Scan the entries below for the word "PetscVec". Copy out every line in which it occurs.

(Excerpts from a dataset)
▬▬▬▬▬▬
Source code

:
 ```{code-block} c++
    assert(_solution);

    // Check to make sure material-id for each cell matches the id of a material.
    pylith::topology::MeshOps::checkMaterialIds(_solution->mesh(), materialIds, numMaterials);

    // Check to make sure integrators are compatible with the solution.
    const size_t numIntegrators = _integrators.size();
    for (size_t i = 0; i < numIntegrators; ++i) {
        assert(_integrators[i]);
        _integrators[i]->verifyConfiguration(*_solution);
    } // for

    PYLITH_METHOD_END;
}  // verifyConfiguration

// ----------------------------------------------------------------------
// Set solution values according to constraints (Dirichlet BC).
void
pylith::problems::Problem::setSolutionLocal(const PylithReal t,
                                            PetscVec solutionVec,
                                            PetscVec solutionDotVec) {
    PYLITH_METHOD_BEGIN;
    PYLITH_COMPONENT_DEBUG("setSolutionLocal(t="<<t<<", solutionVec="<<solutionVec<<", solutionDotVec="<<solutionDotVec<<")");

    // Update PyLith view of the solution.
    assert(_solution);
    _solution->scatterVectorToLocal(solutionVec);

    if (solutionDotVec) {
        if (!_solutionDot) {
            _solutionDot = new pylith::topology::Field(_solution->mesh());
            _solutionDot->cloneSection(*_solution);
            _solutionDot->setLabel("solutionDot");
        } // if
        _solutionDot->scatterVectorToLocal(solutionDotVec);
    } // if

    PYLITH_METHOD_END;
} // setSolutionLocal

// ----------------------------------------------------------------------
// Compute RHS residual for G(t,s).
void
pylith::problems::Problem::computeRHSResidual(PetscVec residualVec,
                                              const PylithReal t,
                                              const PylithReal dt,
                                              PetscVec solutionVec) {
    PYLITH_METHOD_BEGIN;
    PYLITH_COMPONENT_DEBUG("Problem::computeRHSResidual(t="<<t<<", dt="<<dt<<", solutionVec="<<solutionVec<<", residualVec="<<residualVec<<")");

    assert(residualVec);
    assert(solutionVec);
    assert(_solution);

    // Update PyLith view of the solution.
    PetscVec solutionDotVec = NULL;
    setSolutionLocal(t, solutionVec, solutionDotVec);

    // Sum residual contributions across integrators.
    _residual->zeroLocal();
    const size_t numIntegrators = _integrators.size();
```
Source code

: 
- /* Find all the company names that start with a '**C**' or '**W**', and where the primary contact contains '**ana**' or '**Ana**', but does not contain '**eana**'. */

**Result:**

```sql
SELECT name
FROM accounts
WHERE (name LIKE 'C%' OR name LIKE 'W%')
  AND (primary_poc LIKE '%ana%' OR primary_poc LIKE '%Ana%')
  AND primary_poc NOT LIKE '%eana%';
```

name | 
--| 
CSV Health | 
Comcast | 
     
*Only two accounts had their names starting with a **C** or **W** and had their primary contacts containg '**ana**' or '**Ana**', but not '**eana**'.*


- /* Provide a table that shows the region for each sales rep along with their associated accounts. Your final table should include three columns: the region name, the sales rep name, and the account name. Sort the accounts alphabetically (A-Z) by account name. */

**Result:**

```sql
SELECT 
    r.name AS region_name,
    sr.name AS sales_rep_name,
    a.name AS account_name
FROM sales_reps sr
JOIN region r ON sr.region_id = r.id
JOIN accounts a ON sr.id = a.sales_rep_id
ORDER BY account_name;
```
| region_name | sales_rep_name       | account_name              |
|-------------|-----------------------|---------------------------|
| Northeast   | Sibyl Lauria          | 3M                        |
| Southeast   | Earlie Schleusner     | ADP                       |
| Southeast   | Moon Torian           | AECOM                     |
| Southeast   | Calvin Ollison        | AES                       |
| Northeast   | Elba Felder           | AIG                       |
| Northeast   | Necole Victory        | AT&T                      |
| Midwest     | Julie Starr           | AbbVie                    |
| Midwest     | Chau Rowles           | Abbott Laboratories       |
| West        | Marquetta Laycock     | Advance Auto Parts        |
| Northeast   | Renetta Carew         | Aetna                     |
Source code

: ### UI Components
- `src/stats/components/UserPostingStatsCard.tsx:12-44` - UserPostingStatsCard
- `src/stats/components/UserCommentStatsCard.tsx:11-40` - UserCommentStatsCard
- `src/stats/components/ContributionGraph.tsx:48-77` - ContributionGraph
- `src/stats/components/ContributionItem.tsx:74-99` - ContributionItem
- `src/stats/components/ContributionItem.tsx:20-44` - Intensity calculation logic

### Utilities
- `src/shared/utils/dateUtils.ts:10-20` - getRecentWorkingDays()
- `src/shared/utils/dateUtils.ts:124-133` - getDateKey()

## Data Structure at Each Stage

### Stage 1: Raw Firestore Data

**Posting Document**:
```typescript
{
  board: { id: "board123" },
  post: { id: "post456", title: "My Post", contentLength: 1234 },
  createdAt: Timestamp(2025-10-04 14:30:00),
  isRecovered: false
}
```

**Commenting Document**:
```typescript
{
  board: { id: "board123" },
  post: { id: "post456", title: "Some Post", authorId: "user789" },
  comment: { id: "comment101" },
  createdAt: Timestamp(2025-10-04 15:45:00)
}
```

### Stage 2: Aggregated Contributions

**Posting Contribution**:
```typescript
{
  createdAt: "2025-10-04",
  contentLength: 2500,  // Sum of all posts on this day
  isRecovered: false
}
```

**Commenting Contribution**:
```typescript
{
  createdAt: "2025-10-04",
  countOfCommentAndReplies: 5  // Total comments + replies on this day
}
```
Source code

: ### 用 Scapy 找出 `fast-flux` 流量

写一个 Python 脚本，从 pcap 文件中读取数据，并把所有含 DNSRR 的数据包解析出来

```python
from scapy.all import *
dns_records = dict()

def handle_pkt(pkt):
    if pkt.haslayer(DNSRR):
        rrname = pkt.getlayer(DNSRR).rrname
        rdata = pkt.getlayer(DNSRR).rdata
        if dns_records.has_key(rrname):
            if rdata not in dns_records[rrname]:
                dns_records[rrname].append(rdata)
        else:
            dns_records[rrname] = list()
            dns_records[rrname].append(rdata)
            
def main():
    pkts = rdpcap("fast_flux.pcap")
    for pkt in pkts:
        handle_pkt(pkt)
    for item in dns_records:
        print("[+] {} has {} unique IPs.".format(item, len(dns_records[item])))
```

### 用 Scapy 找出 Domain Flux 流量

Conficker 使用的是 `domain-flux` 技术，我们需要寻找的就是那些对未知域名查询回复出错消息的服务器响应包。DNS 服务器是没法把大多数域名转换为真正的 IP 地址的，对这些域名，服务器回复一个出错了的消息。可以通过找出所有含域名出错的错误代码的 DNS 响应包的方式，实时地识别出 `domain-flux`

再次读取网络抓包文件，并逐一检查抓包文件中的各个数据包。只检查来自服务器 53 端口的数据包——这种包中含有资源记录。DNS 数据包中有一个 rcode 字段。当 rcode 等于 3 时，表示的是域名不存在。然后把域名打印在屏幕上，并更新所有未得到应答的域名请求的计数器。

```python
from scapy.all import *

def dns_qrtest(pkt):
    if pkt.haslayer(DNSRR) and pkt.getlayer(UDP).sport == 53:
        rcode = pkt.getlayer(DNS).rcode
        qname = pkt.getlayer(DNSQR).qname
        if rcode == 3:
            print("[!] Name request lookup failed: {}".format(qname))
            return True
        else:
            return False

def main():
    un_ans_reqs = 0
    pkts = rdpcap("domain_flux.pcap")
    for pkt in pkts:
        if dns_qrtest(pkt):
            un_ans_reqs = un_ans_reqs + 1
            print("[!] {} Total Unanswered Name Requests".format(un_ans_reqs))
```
▬▬▬▬▬▬
• **Exercise answer**:
                                            PetscVec solutionVec,
                                            PetscVec solutionDotVec) {
pylith::problems::Problem::computeRHSResidual(PetscVec residualVec,
                                              PetscVec solutionVec) {
    PetscVec solutionDotVec = NULL;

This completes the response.